ACTIVITY: Check every line of the data for the string "bottom" and copy the ones that have it.

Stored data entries
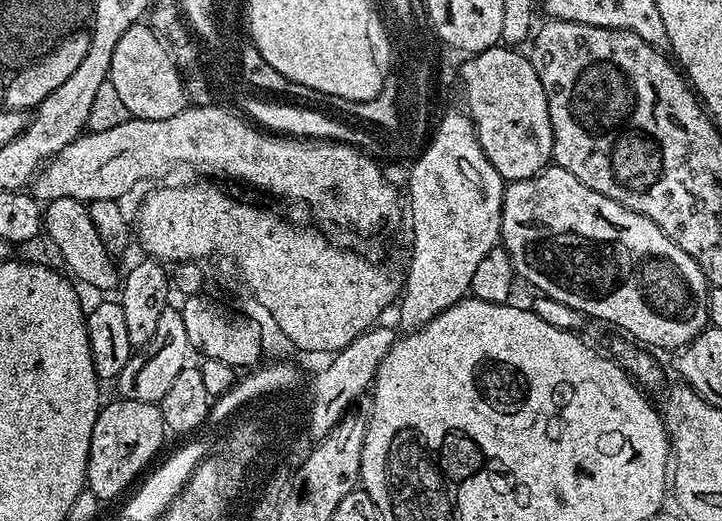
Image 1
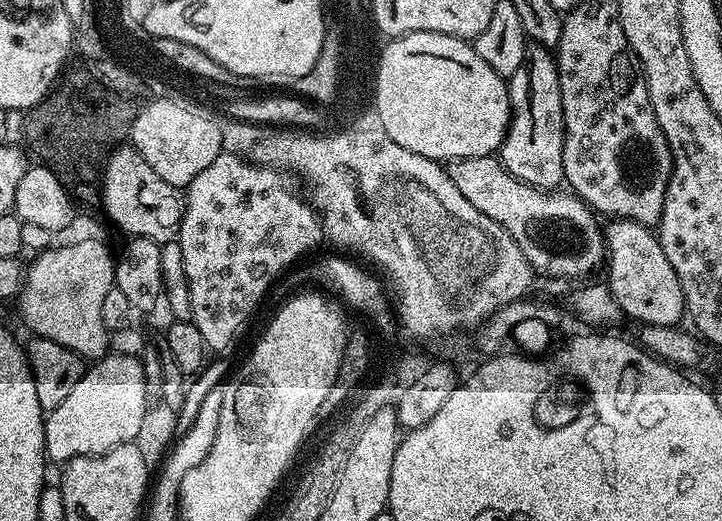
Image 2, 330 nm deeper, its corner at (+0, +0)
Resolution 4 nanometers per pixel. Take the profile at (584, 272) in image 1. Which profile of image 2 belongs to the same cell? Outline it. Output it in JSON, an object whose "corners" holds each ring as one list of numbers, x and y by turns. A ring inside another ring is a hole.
{"corners":[[495,155,454,160,447,170,466,202,482,210,486,218,494,218,518,242,518,250,533,273,564,280,567,276,588,276,605,263,601,221,579,196,564,190,532,188,511,176]]}

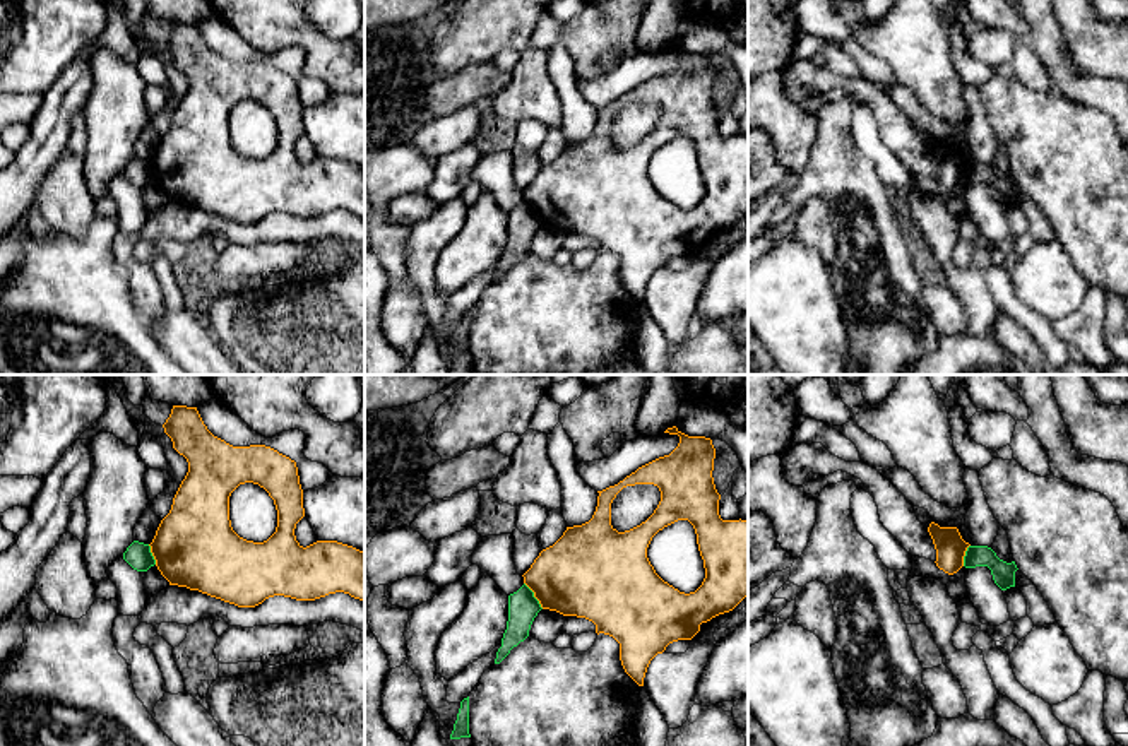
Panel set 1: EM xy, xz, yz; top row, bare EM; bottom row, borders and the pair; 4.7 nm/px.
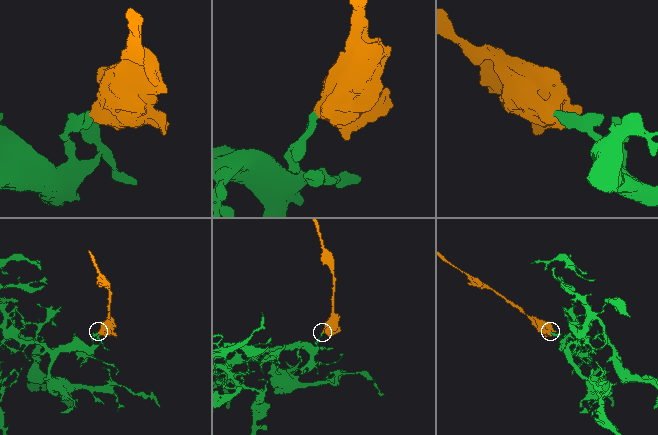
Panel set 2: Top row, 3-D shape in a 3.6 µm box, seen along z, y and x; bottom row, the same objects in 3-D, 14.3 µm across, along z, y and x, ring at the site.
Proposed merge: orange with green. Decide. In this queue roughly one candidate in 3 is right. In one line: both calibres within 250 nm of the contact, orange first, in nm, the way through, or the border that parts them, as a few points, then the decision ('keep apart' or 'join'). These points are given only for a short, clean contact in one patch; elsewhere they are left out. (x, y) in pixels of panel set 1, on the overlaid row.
400 nm thick on the orange side, 140 nm on the other; border along xz (524, 582), (543, 608); keep apart

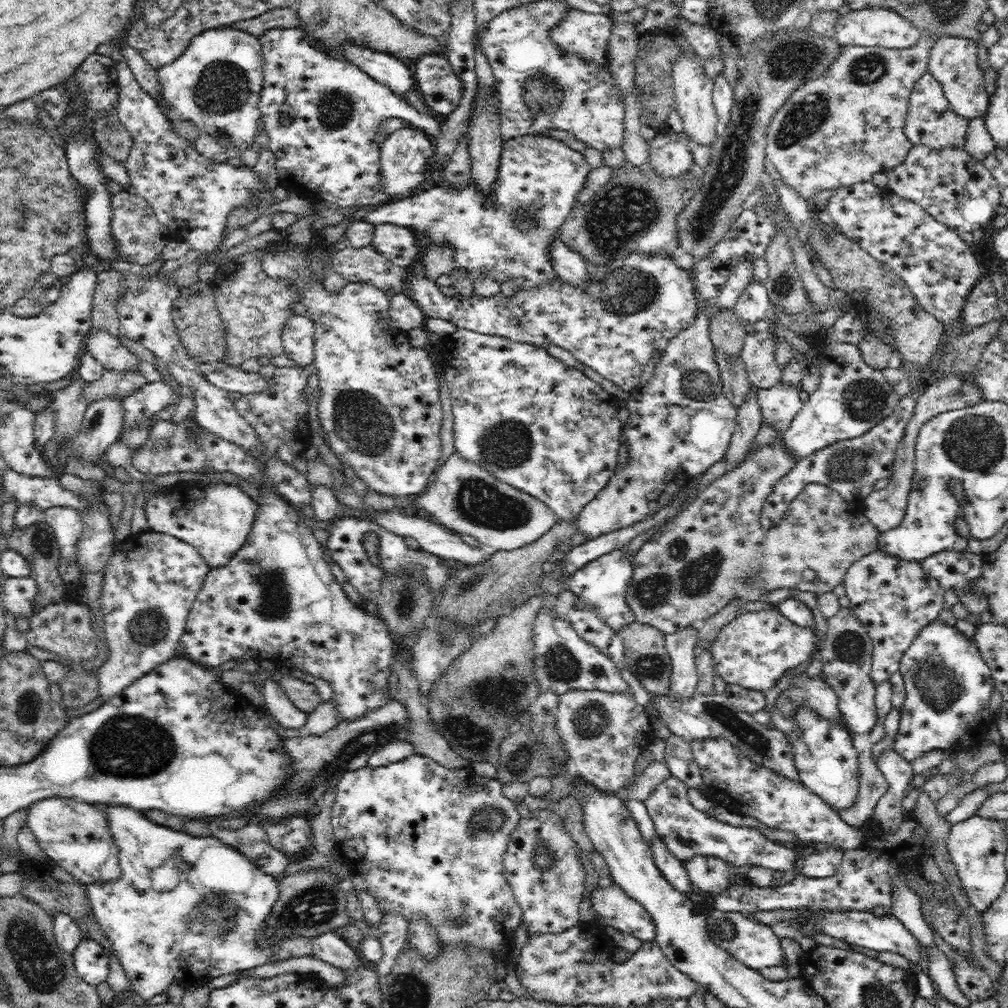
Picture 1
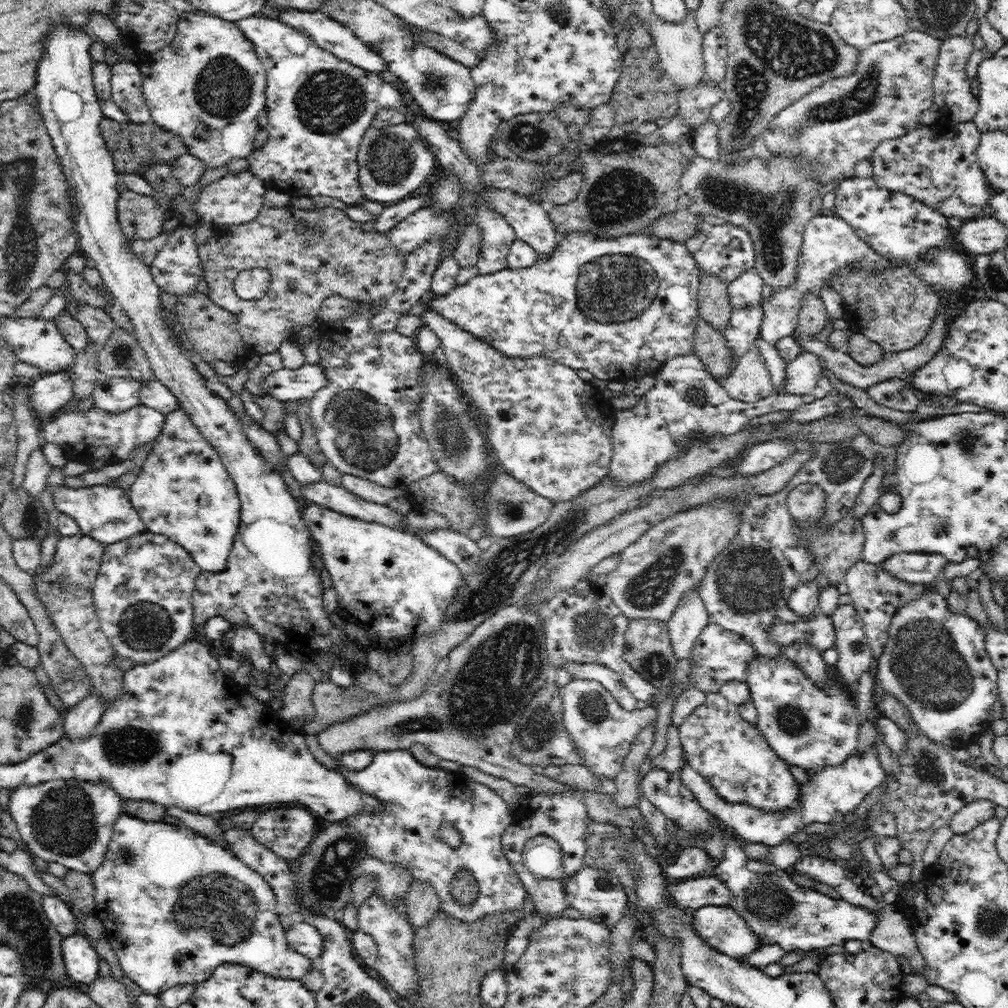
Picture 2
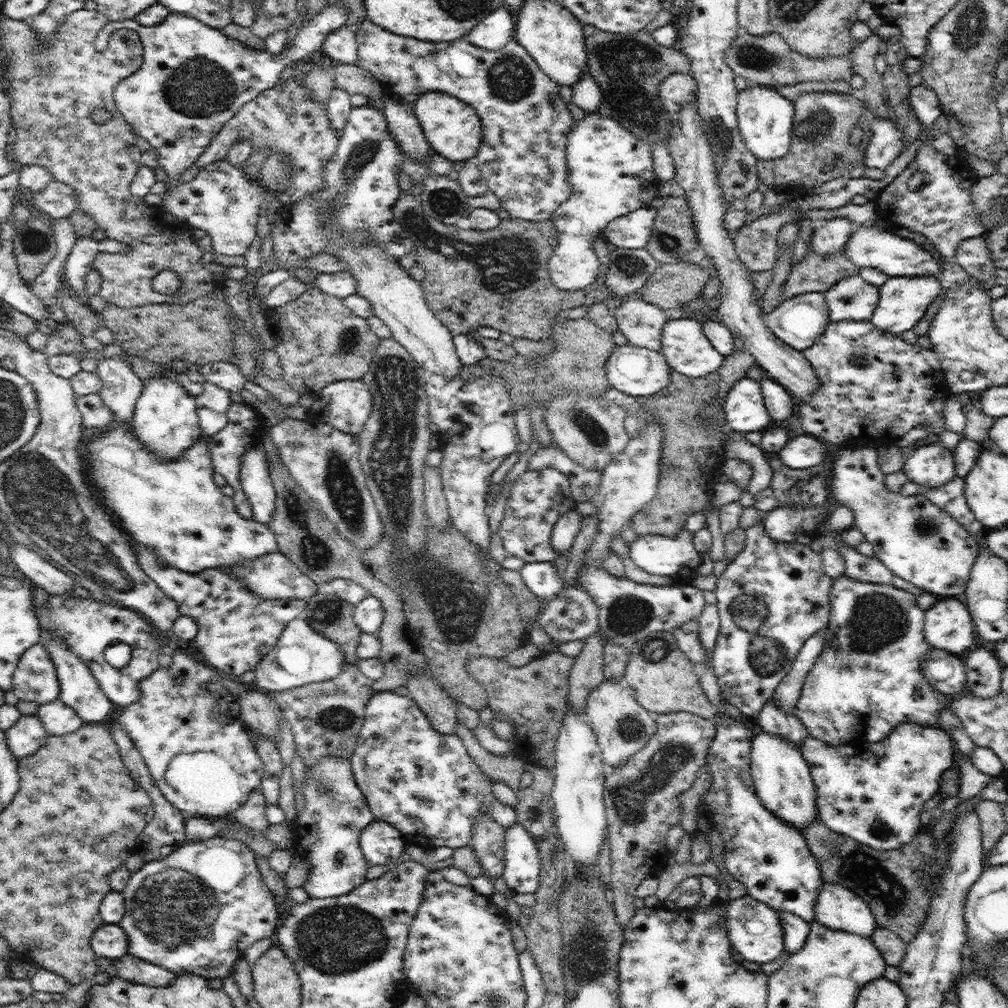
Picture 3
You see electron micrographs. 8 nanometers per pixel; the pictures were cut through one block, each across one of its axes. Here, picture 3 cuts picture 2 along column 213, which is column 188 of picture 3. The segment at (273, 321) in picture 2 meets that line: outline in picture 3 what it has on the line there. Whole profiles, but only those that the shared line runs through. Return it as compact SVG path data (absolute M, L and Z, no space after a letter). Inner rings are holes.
M80 9L69 14L58 31L54 32L52 42L40 42L36 32L31 30L28 22L16 21L16 18L2 17L1 37L6 47L6 58L10 57L10 83L8 91L11 98L11 123L17 132L18 140L14 144L14 158L22 166L40 165L52 174L52 180L64 182L76 189L78 209L94 218L97 227L104 229L106 237L114 238L129 246L124 253L99 252L92 262L92 268L102 278L98 293L106 303L129 308L145 306L151 303L187 304L200 296L222 295L224 282L216 280L201 263L202 252L196 241L190 237L190 227L176 216L166 212L162 206L152 206L130 190L142 162L140 148L136 145L136 134L132 126L124 120L120 110L116 108L113 97L114 88L122 80L127 79L140 68L143 46L136 31L129 30L125 25L117 27L109 38L106 50L96 50L95 40L98 33L106 26L107 16L98 10ZM94 109L106 109L110 118L106 122L92 120ZM162 270L170 270L180 277L183 294L172 298L156 293L151 286L152 279Z

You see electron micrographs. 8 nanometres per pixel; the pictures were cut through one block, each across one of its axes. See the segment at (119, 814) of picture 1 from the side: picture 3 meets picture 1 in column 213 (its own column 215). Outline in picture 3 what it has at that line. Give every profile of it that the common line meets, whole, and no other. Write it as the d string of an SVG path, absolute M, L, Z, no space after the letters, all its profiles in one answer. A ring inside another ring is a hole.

REPLY:
Panel set 1: EM xy, xz, yz; top row, bare EM; bottom row, borders and the pair; 4.7 nm/px.
Panel set 2: Top row, 3-D shape in a 3.6 µm box, seen along z, y and x; bottom row, the same objects in 3-D, 14.3 µm across, along z, y and x, ring at the site.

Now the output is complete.